═════ THE DATA
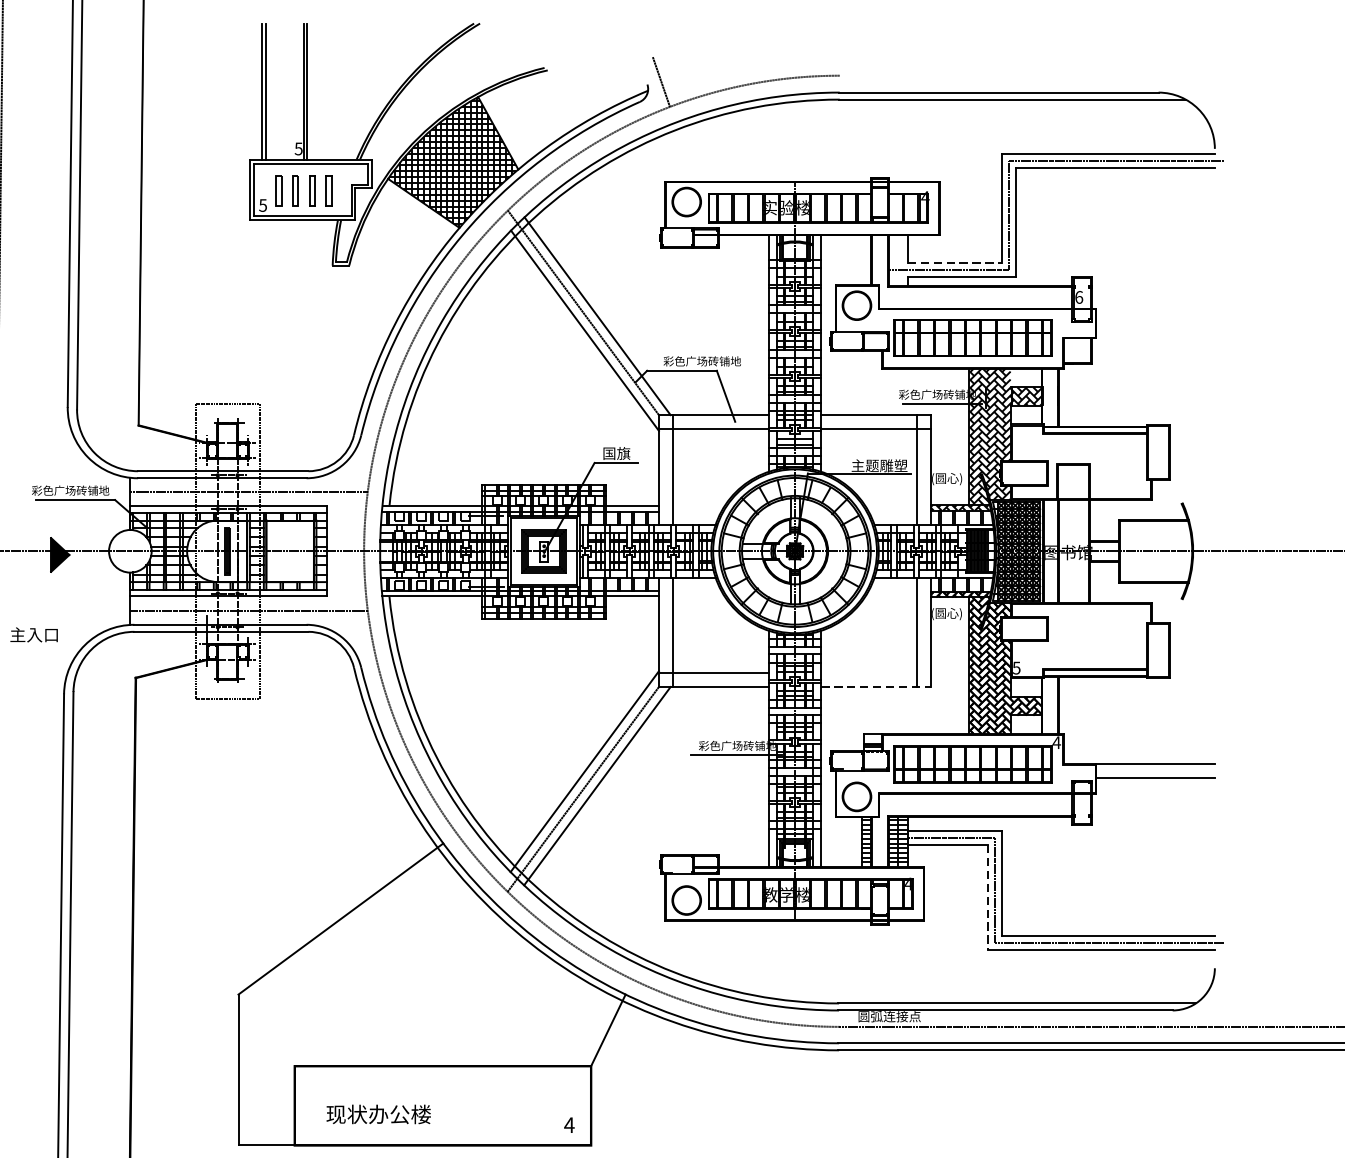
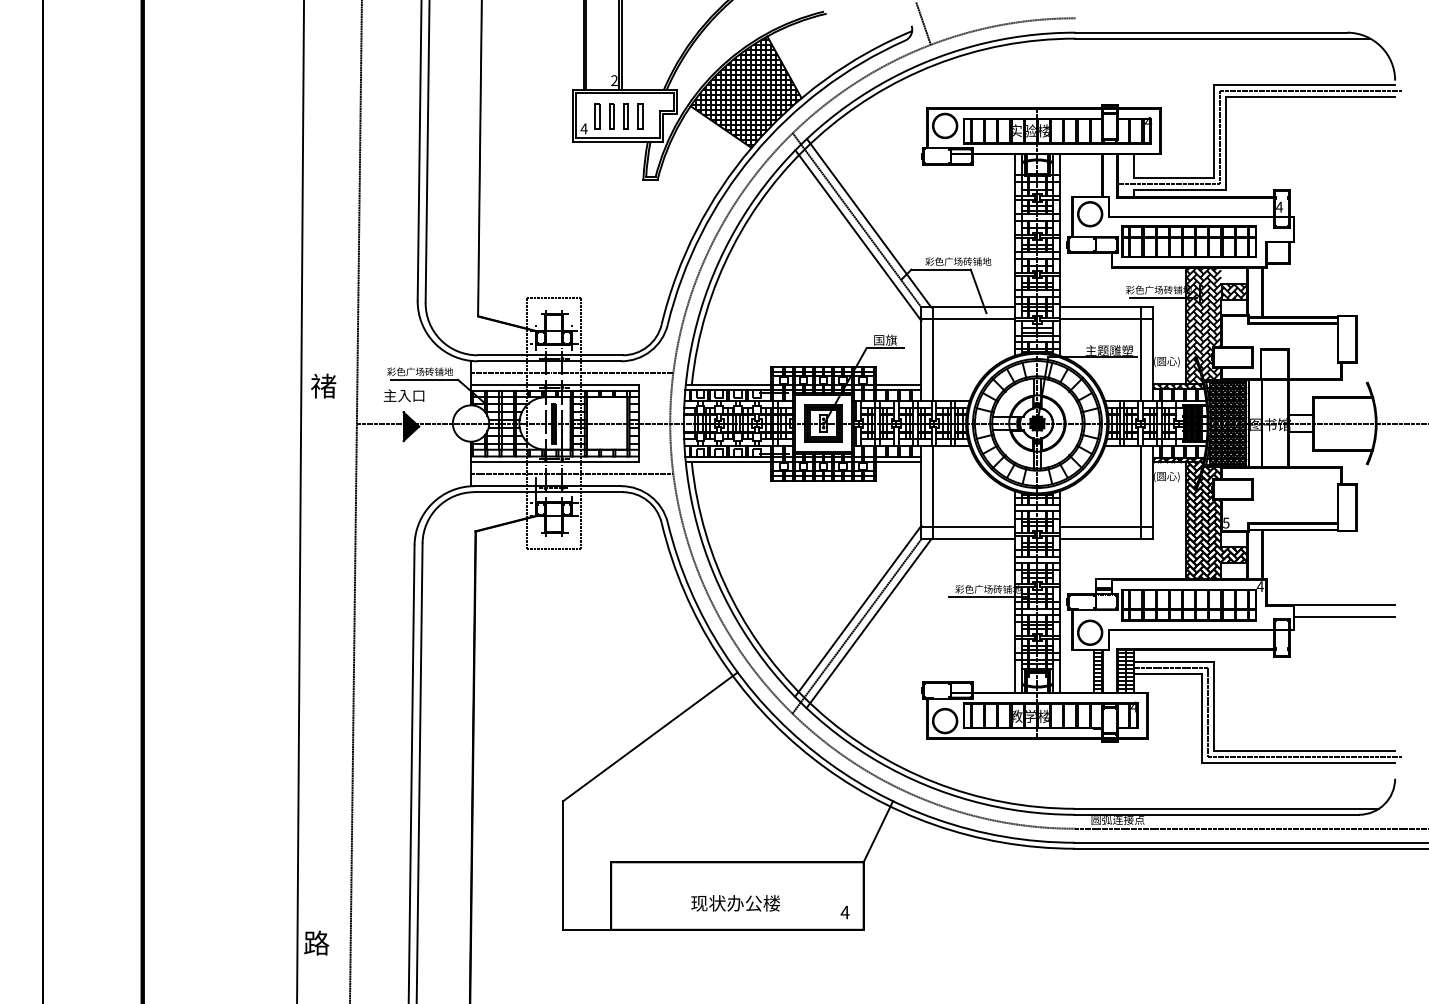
text: (298, 148) -> (614, 80), 5 -> 2
text: (262, 205) -> (583, 128), 5 -> 4
line: (955, 262) -> (1174, 177), dashed -> solid
text: (1079, 296) -> (1279, 206), 6 -> 4
text: (33, 634) -> (403, 395), moved
line: (876, 673) -> (1106, 527), added
line: (876, 687) -> (1106, 539), dashed -> solid
line: (987, 897) -> (1201, 718), dashed -> solid
text: (378, 1114) -> (735, 903), moved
══════════
#### [PROBLEM TO SOLVE]
Search the records above for the string "moved" and copy each line that holds it.

#### [WRITTEN RESPONSE]
text: (33, 634) -> (403, 395), moved
text: (378, 1114) -> (735, 903), moved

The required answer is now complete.